Diets that are lower in fiber (grain diets) have been shown to decrease the water content in the colon due to the decreased ability of grain to bind water. Grain is also believed to increase the production of gas in the gut which predisposes the horse to tympany (accumulation of gas), distention, and displacement of the organs in the digestive tract.
Changes in feeding practices, especially a sudden increase in the amount of grain, has been linked to an increased risk of colic. Studies have shown that feeding >2.7 Kg of oats daily will increase the incidence of colic. In fact, the feeding of pelleted feed and sweet feed, compared to no grain at all increases the horse’s risk of colic. Horses with no grain intake appeared to be protected from colic when compared to those animals being fed grain or concentrate on a daily basis.

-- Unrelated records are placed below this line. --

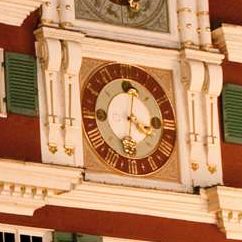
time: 4:01
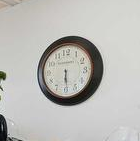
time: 6:29
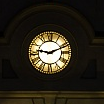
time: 9:11
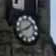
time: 1:41
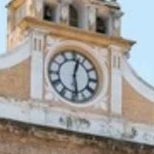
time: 12:28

Change in the amount of hay is also significant in the development of colic. The change of one type of hay to another did not appear to be as important as the quality of the hay. Poor quality roughage with low digestibility or particularly coarse fibers can cause impaction colic. Horses fed on Bermuda grass have an increased risk of ileal impaction.

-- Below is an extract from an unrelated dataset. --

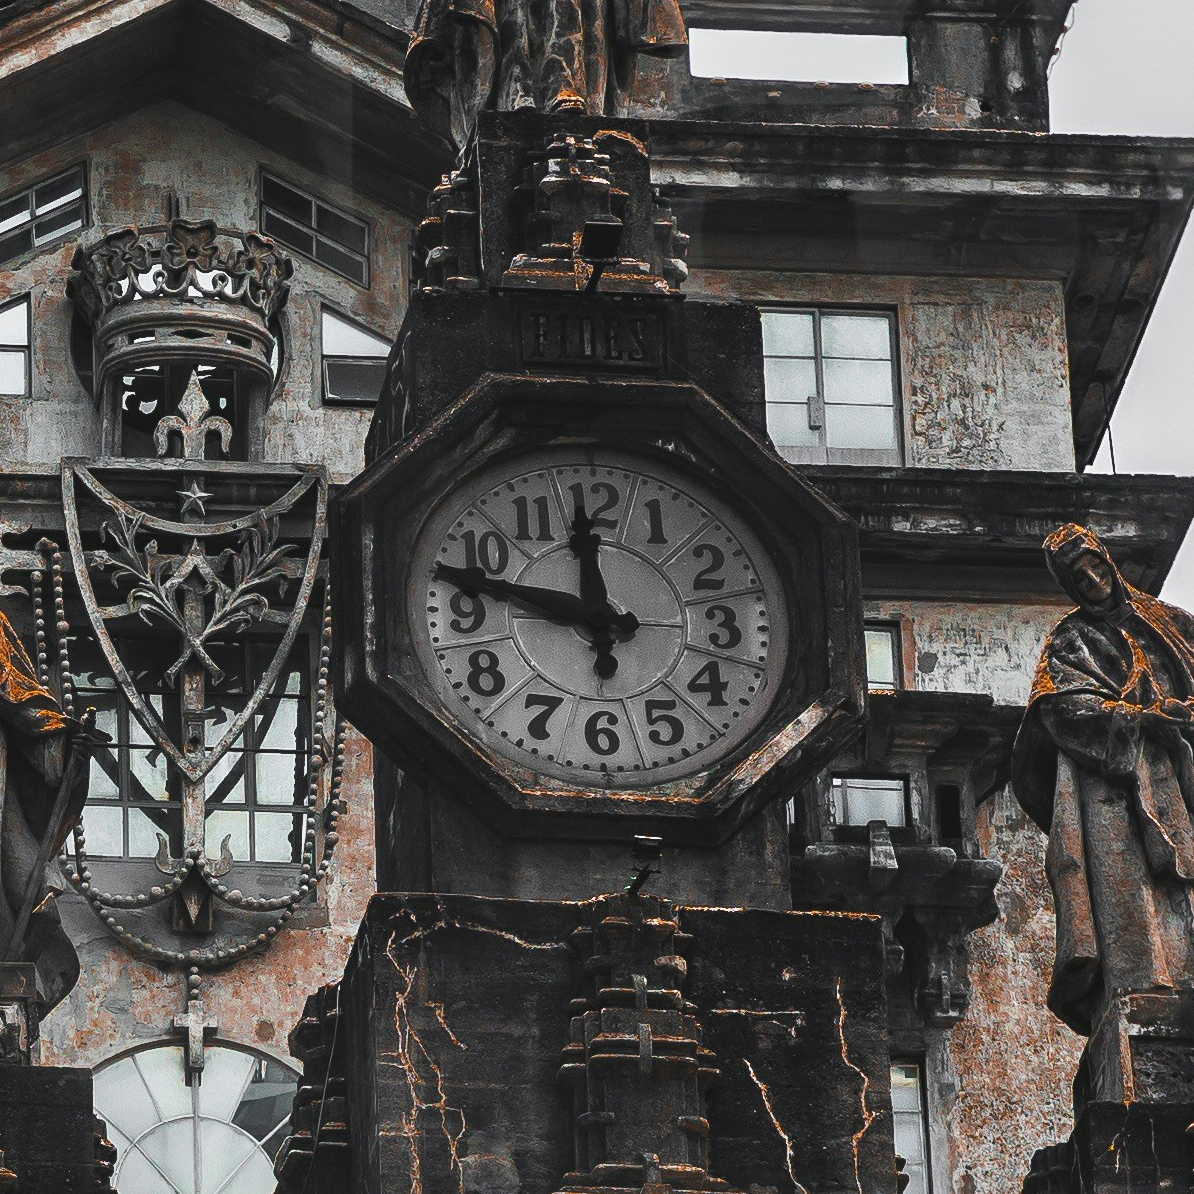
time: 11:47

Studies have also shown that horses having colic were significantly less likely to have been fed on pasture, however the overfeeding of a horse on lush grass, especially clover, may result in tympany. Having a horse spending 100% of time in a stall was also significantly associated with an increased risk of colic. In fact, the less access a horse has to pasture in general increases their risk of colic. One of the best ways to control the occurrence of colic is adequate parasite control and the assurance that there is adequate roughage in your horse’s diet.
References:
Kane, Ed. “Complexity of Colic Magnifies Challenge of Isolating its Cause”. DVM. April 2007 Pp. 6E-12E.

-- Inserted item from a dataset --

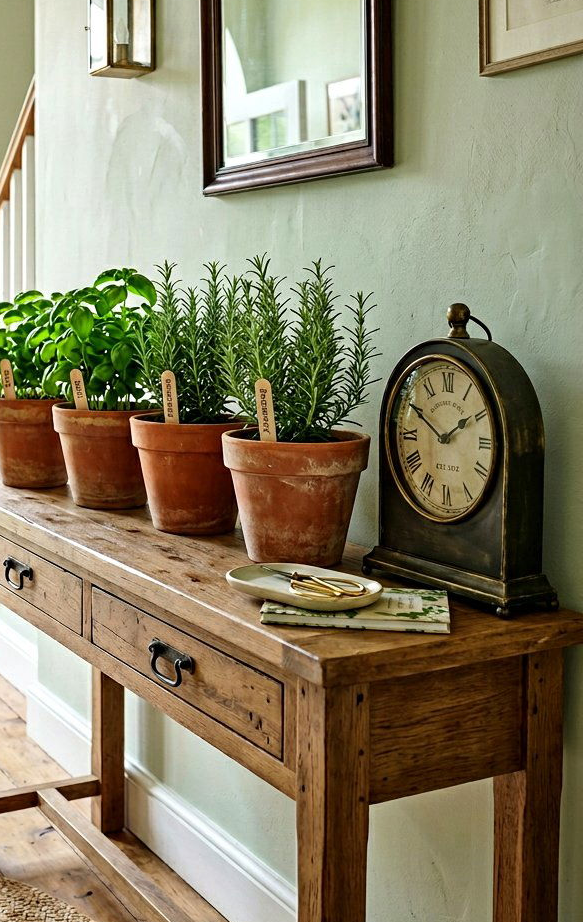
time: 1:50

Smith, Bradford. Large Animal Internal Medicine. 2nd Edition. 1996. Mosby. St. Louis. Pp. 125-128.
Kahn, Cynthia. The Merck Veterinary Manual. 9th Edition. 2005. Merck and Co. Pp. 202-220.
Orsini, James and Thomas Divers. Equine Emergencies Treatment and Procedures. 3rd Edition. 2008. W.B. Saunders Pp. 107-113.
Radostits, Otto and Clive Gay, et all. Veterinary Medicine. 10th Edition. 2007. Pp. 215-228.
Brown, Christopher and Joseph Bertone. The 5-Minute Veterinary Consult Equine. Blackwell Publishing. 2005. Pp. 378-379.